The massage provided in this study (Cronfalk et al. 2010) was shown to improve physical as well as emotional wellbeing during a vulnerable and frail phase of life. Gardiner and Ingleton (2010) question the reliability of the results concerning hope and comfort exemplified by one part of a quotation. This quotation ends with ‘... It was like grasping at straws, that`s what it was’. We argue that this is one way of experiencing hope and comfort.

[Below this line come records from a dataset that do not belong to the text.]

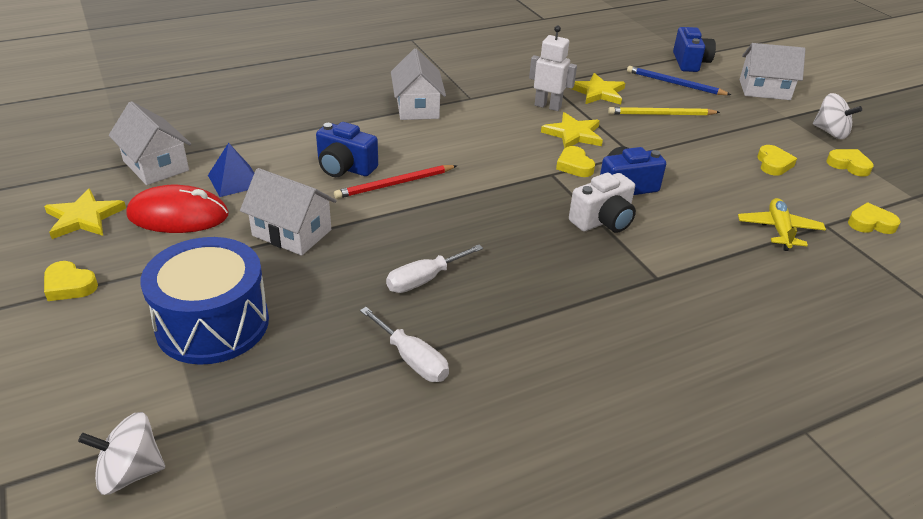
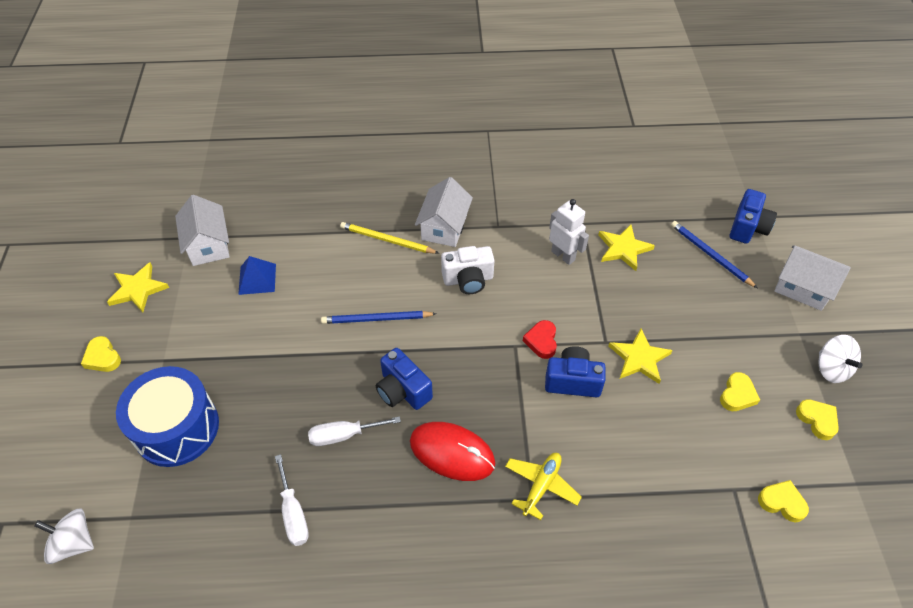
camera: 25 degrees right, 15 degrees up
red mouse [126,185,228,233] -> red mouse moved to [410,422,495,481]
white house [240,168,336,256] -> none
blue camera [316,122,378,177] -> blue camera moved to [376,348,433,410]
red pencil [334,165,457,199] -> blue pencil [321,311,437,324]
yellow star [541,112,603,149] -> yellow star moved to [609,328,673,384]
yellow heart [556,146,595,177] -> red heart [523,320,557,359]
white camera [569,173,636,233] -> white camera moved to [441,246,495,294]
yellow pencil [608,107,720,116] -> yellow pencil moved to [340,222,439,254]
yellow plane [738,198,826,251] -> yellow plane moved to [505,453,582,520]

Other quotations such as ‘She (the therapist had cared for him and now she care for me’ or ‘I almost longed for it (massage session). It started at the beginning of the week. It (the session) became like a sign- at a time when I had no power to think ahead...’ more explicitly clarify how hope and comfort was experienced. We argue that these results emphasise an important aspects of human life – that of feeling included and valued as a person.

We are planning to continue to explore the support needs amongst relatives during the early phase of bereavement and are currently scheduling a randomised multicenter study. This study will include varied support strategies including massage and adopt a qualitative and quantitative approach.